### PROBLEM TO WORK ON:
Quote every line of text in the material below word for word, leaving out the pictures.

>> Begin INPUT DATA

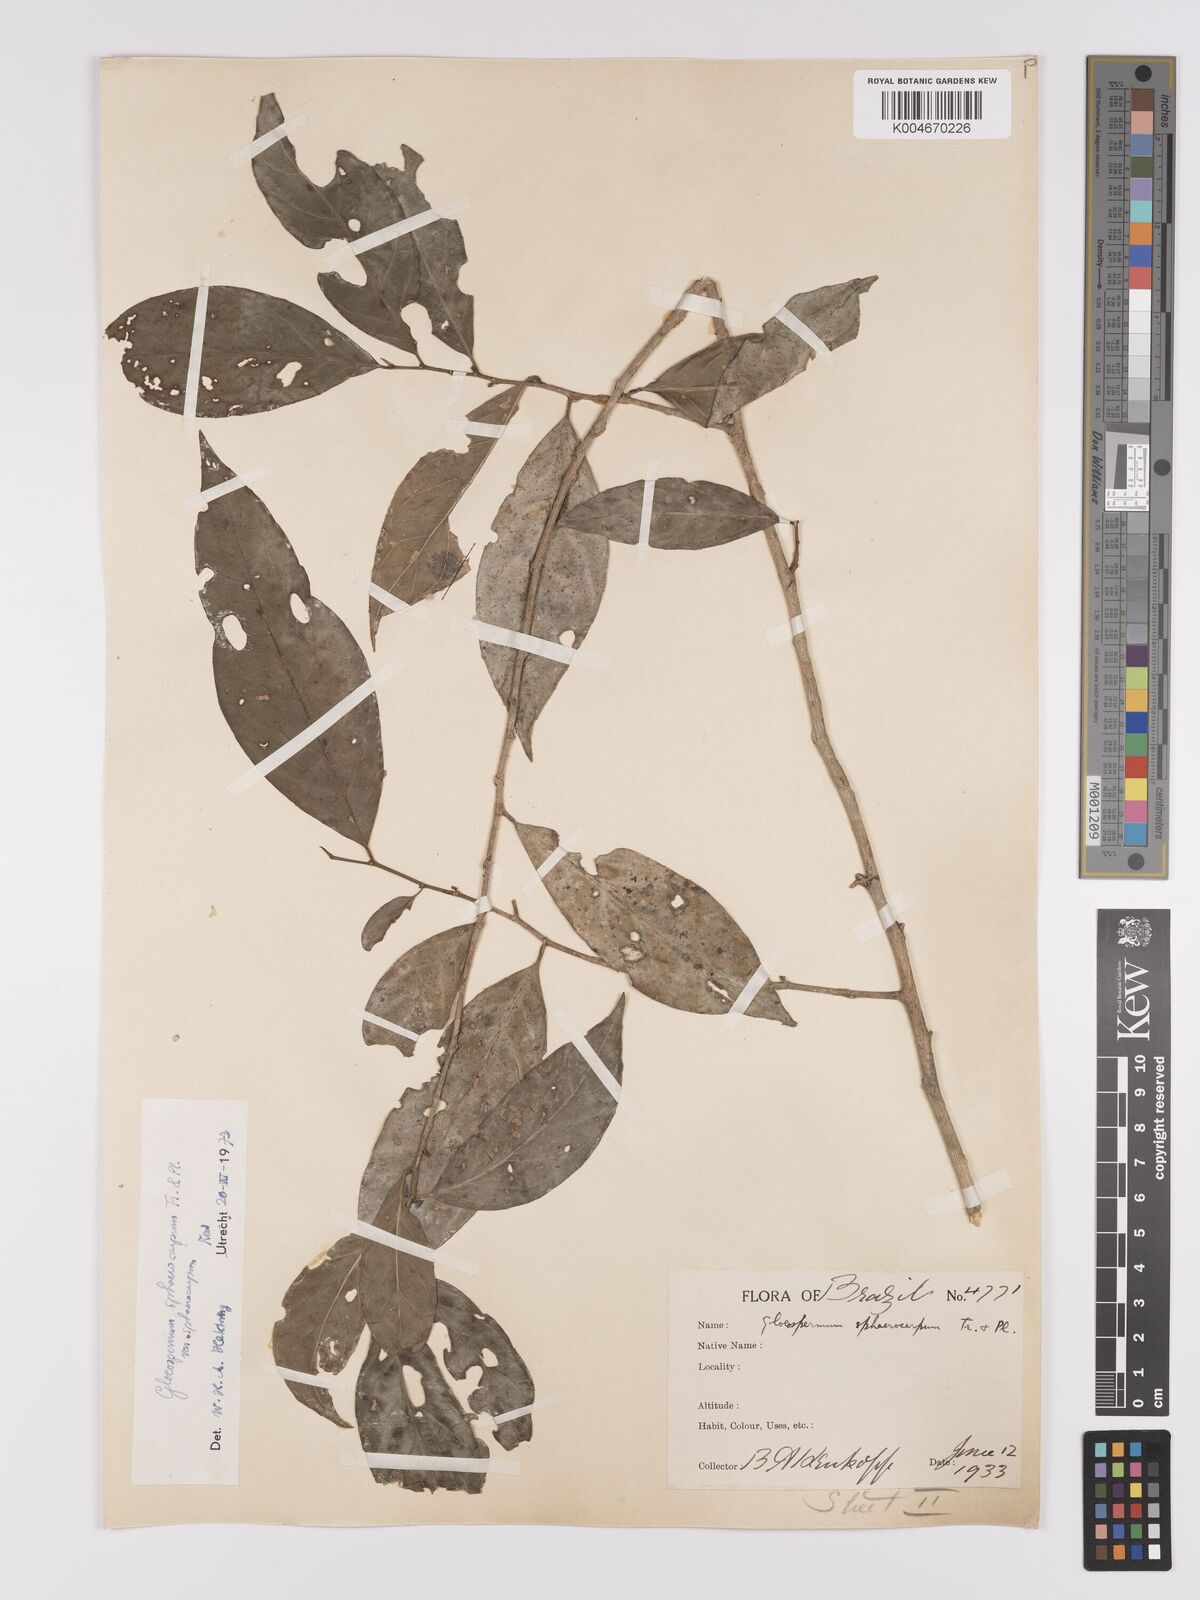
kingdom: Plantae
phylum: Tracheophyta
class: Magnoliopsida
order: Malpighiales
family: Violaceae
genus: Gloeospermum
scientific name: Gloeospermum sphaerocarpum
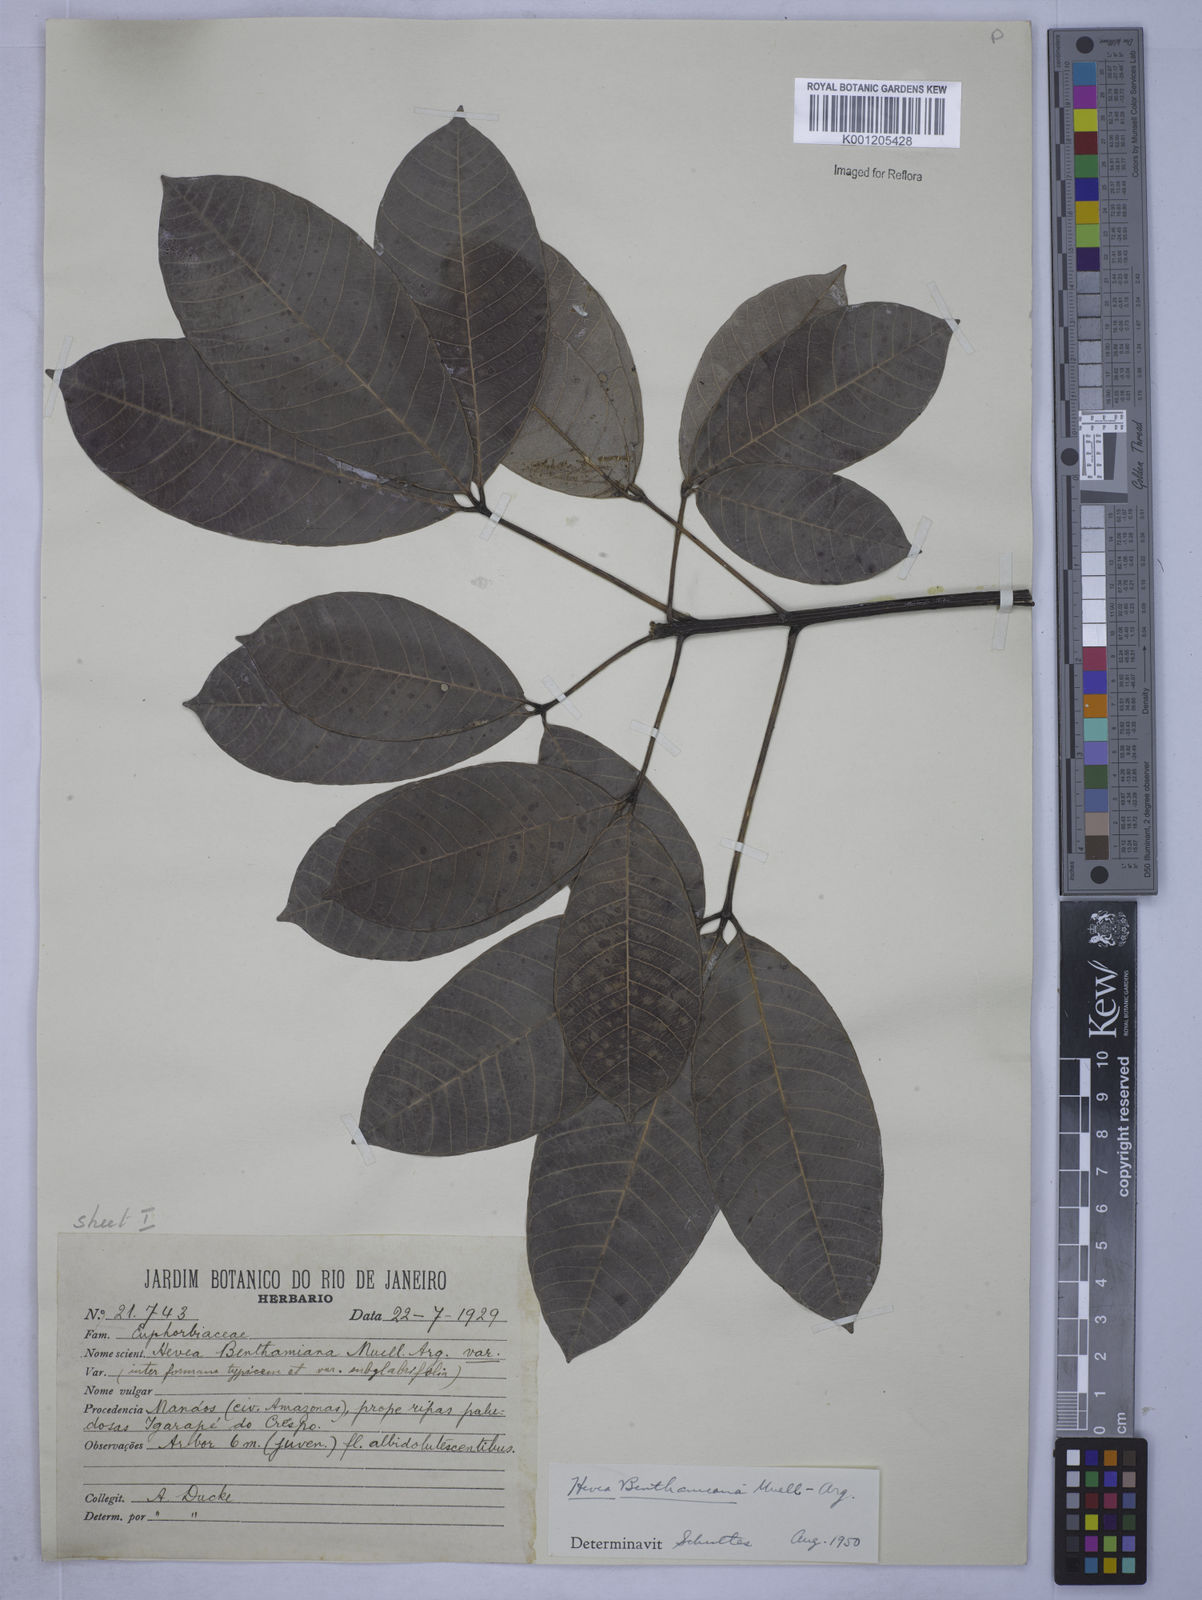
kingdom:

>> End INPUT DATA

### TASK RESULT:
kingdom: Plantae
phylum: Tracheophyta
class: Magnoliopsida
order: Malpighiales
family: Violaceae
genus: Gloeospermum
scientific name: Gloeospermum sphaerocarpum
kingdom:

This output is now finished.